対象の文章
さらに、本発明のシリカバルーン材料は、好ましくは、色の明度を表すL値(以下、単に「L値」ともいう)が90以上であり、より好ましくは95以上、特に好ましくは97以上である。また、本発明のシリカバルーン材料は、色の色相を表すa値(以下、単に「a値」ともいう)の絶対値が5以下であることができ、好ましくは1以下、より好ましくは0.5以下、特に好ましくは0.3以下である。さらに、本発明のシリカバルーン材料は、色の色相を表すb値(以下、単に「b値」ともいう)の絶対値が5以下であることができ、好ましくは3以下、より好ましくは2以下、特に好ましくは1以下である。L値が100に近いほど、そして、a値、b値の絶対値が0に近いほど白色に近づく。ここで、L値、a値およびb値は、市販の分光色差計により測定することができる。例えば、日本電色工業株式会社製の分光色差計SE−2000を使用して、測定径10mmレンズを装着し、ガラスセルに試料高さ8mm以上を敷き詰めて測定することができる。
本発明のシリカバルーン材料は上記のようなL値、ならびにa値およびb値の絶対値を有するため、ほぼ完全な白色を有し、ガラス系、フライアッシュ系のバルーン材料よりも白い。本発明の好ましい態様では、シリカバルーン材料は、90以上のL値、かつ5以下のa値の絶対値かつ5以下のb値の絶対値を有し、そのような場合には純白であるため、さらなる精製工程を必要とせずに、意匠性が求められる用途、例えば化粧品等にも使用することができる。
また、本発明のシリカバルーン材料は、好ましくは1μm〜1mm、より好ましくは5〜100μmの中心粒子径(d50)を有し、特に好ましくは10〜50μmの中心粒子径(d50)を有する。
上記の「中心粒子径(d50)」は、走査型電子顕微鏡(SEM)により撮影した電子顕微鏡写真から測定することができる。例えば、SEMにおいて100倍の倍率で写真を撮影し、その写真から2000個の粒子(破片、及び凝集粒子は除く)の直径を計測して、その加重平均値をd50とすることができる。
外殻の壁厚(平均厚み)は、軽量化とシリカバルーンとして十分な機械的強度とを担保するために、好ましくは0.01〜10μm、より好ましくは0.1〜5μm、特に好ましくは0.2〜2μmである。平均厚みはSEMで測定することができる。
本発明のシリカバルーン材料は、好ましくは0.08W/mK以下、より好ましくは0.06W/mK以下の熱伝導率を有する。従って、本発明のシリカバルーン材料は優れた断熱効果を発揮することができる。ここで「熱伝導率」とは、検体に温度勾配をつけたときの熱の伝わり易さを意味し、例えば京都電子工業株式会社製迅速熱伝導率計QTM−500で測定することができる。
本発明のシリカバルーン材料は、好ましくは35度以下、より好ましくは32度以下、特に好ましくは30度以下の安息角を有する。ここで「安息角」は、市販の安息角測定器(例えば、筒井理化学器械株式会社製A.B.D粉体特性測定器)を用いて注入法で測定することができ、例えば、試料の粉体を漏斗等の孔から水平の板の上に注入堆積させ、形成された円錐底面の半径と高さから安息角を測定することができる。本発明のシリカバルーン材料は上記のように安息角が小さいため、粒子の流動性が良好であり、小さな隙間へも容易に充填することが可能である。

保存データ
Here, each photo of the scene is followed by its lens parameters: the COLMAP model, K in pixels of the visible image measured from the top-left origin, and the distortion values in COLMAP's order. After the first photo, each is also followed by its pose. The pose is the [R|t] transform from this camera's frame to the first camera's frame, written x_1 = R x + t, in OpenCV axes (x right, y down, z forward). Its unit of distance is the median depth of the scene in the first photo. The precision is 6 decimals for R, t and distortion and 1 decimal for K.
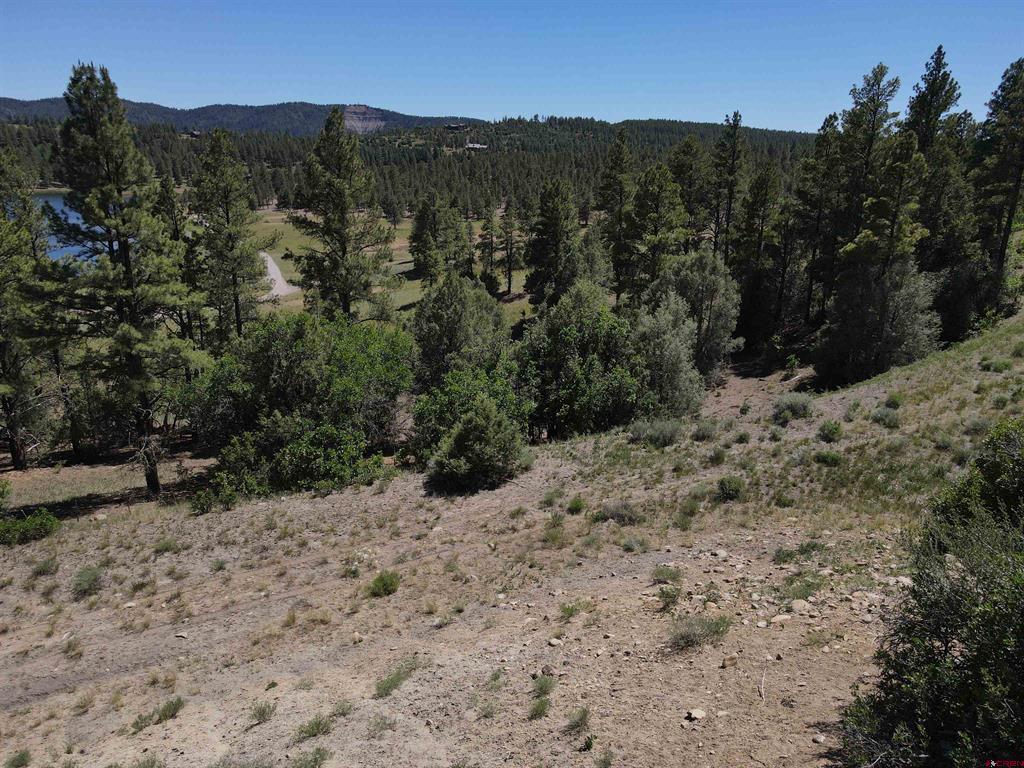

資料を読み解く
1. シリカバルーン材料の文章をもとに、次の問いに答えよ。
(a) 熱伝導率の測定に使える機器として挙げられているのは、どの会社のどの機器か。
(b) 中心粒子径(d50)を求める例では、SEM写真を何倍で撮影し、何個の粒子の直径を計測するか。
(c) 安息角について、特に好ましいとされる値は何度以下か。
2. シリカバルーン材料の文章で、好ましい数値範囲が示されている特性をすべて書き出せ。
解答の根拠は、シリカバルーン材料の文章だけに求めること。

設問別の解答
1.
(a) 京都電子工業株式会社製の迅速熱伝導率計QTM−500
(b) 100倍で撮影し、2000個の粒子の直径を計測する。
(c) 30度以下

2. L値、a値の絶対値、b値の絶対値、中心粒子径(d50)、外殻の壁厚(平均厚み)、熱伝導率、安息角